Replacing $I$ with S.P.D. $B$ in ridge regression, is the norm still bounded by OLS?

125 Views Asked by At

Assuming invertible $(\mathbf{A}^{\top}\mathbf{A})$, $\mathbf{A}\in\mathbb{R}^{n\times m}$ and $\gamma\geq1$, the norm of the ridge regression solution $\mathbf{x}_{\gamma} = (\mathbf{A}^{\top}\mathbf{A} + \gamma\mathbf{I})^{-1}\mathbf{A}^{\top}\mathbf{y}$ can be shown to be upper bounded by the norm of the OLS solution $\mathbf{x}_0 = (\mathbf{A}^{\top}\mathbf{A})^{-1}\mathbf{A}^{\top}\mathbf{y}$, as shown here $$ \|\mathbf{x}_{\gamma}\| \leq \|\mathbf{x}_0 \|\;. $$

I was wondering if a similar bound can be shown for the norm of $$ \mathbf{x'}_{\gamma} = (\mathbf{A}^{\top}\mathbf{A} + \gamma\mathbf{B})^{-1}\mathbf{A}^{\top}\mathbf{y}\;, $$ for some symmetric, positive semi-definite (or positive definite) $\mathbf{B}$. Since $\mathbf{x'}_{\gamma}$ is a more general form of $\mathbf{x}_{\gamma}$, it seems intuitive to me that this should be possible. But for a similar problem that I posted a few days ago no such upper bound could be shown.
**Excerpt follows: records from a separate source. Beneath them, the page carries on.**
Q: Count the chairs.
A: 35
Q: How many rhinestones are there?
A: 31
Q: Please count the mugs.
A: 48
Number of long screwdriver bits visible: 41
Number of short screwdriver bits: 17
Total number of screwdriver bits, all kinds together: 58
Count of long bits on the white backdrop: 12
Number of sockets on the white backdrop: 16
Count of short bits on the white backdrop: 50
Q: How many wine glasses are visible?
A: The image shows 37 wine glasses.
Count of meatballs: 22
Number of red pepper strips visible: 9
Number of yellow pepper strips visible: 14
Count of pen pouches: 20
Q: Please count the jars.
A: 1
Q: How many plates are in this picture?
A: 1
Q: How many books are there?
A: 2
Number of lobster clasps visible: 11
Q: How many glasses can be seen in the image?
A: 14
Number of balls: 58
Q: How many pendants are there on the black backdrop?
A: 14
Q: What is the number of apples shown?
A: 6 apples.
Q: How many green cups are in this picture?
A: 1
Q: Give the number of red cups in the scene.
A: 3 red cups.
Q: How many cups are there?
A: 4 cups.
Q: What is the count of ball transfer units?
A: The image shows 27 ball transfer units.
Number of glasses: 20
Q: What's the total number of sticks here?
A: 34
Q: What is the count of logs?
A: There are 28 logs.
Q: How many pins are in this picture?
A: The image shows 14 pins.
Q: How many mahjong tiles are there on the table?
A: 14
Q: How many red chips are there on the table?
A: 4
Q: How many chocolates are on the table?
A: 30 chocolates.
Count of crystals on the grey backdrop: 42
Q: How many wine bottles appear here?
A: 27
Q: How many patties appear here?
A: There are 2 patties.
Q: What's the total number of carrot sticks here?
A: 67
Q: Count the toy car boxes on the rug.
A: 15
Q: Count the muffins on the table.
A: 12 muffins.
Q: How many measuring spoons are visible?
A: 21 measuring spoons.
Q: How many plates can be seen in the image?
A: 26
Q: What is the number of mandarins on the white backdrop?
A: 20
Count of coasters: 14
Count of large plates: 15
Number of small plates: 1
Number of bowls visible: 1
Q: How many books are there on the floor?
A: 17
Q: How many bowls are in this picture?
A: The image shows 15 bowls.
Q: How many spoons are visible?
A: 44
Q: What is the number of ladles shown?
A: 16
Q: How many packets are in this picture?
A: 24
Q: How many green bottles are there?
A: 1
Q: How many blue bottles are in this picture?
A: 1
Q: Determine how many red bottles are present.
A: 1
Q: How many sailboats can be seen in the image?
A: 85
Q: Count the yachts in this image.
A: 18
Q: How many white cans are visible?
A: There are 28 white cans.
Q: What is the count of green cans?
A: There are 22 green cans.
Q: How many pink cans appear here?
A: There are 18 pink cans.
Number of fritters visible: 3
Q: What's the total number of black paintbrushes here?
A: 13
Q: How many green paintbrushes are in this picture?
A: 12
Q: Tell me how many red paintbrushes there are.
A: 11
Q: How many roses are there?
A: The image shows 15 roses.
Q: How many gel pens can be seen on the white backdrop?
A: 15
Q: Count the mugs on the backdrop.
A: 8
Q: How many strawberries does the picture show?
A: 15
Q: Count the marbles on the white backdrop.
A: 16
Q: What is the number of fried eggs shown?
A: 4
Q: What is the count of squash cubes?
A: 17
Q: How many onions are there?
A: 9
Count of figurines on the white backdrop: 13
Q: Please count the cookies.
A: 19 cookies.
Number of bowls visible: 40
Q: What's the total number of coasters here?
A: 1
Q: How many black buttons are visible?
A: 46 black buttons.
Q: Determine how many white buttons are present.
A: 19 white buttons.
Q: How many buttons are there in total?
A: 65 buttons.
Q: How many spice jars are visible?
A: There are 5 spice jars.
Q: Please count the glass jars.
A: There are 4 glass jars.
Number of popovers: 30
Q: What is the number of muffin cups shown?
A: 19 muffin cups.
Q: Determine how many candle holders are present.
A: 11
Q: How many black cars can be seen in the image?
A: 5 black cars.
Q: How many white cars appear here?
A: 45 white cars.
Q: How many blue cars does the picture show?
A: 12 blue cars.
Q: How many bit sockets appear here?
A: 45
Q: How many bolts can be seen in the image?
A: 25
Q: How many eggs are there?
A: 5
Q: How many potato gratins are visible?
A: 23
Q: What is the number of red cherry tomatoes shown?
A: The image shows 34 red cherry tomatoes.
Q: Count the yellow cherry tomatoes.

I'll post a supporting simulation experiment later today!


Edit: Alternatively, showing the following would also be sufficient for my purposes $$ \|\mathbf{x}''_{\gamma}\| \leq \|\mathbf{x}''_{0} \|\;,\;\;\;\;\mathbf{x}''_{\gamma} = (\mathbf{A}^{\top}\mathbf{A} + \gamma\mathbf{K}^{\top}\mathbf{K})^{-1}\mathbf{A}^{\top}\mathbf{y}\;, $$ where the rows of $\mathbf{K}\in\mathbb{R}^{k\times m}$ are orthonormal, and $k\leq m$.

2

There are 2 best solutions below

2
On

I will consider only the case where $B$ is invertible. We have $$ (A^TA + \gamma B)^{-1} A^Ty = \\ B^{-1/2}([AB^{-1/2}]^T[AB^{-1/2}] + \gamma I)^{-1} [AB^{-1/2}]^T y = \\ B^{-1/2}(M^TM + \gamma I)^{-1}M^Ty, \quad M = AB^{-1/2}. $$ Applying your initial result tells us that $$ \|(M^TM + \gamma I)^{-1}M^Ty\| \leq \|(M^TM)^{-1}M^Ty\| \implies\\ \|B^{1/2}x_\gamma'\| \leq \|(M^TM)M^Ty\|. $$ Note that $z = (M^TM)^{-1}M^Ty$ is the minimizing vector $z$ of the minimization $\min_z \|AB^{-1/2}z - y\|$, which means that $x_0 = B^{-1/2}z$ is the minimizing solution to $\min_{x} \|Ax - y\|$. So, $z = B^{1/2}x_0$ and we have $$ \|B^{1/2} x_\gamma'\| \leq \|B^{1/2}x_0\|. $$

Note that the norm $\|\cdot\|_B$ defined by $\|x\|_B = \sqrt{x^TBx}$ defines a norm for which $\|x\|_B = \|B^{1/2}x\|$. With that, the above becomes $$ \|x_\gamma'\|_B \leq \|x_0\|_B. $$ Now, by the Rayleigh-Ritz theorem, we have $$ c_1^{-2}:= \lambda_{\min}(B) \leq \frac{\|x\|_B^2}{\|x\|^2} = \frac{x^TBx}{x^Tx} \leq \lambda_{\max}(B) =: c_2 \implies\\ c_1^{-2}\|x\|^2 \leq \|x\|_B^2 \leq c_2^2 \|x\|^2. $$ Note that setting $c_1$ such that $c_1^{-2} = \lambda_{\min}(B)$ only makes sense if the smallest eigenvalue of $B$ is non-zero, which is to say that $B$ is an invertible positive definite matrix.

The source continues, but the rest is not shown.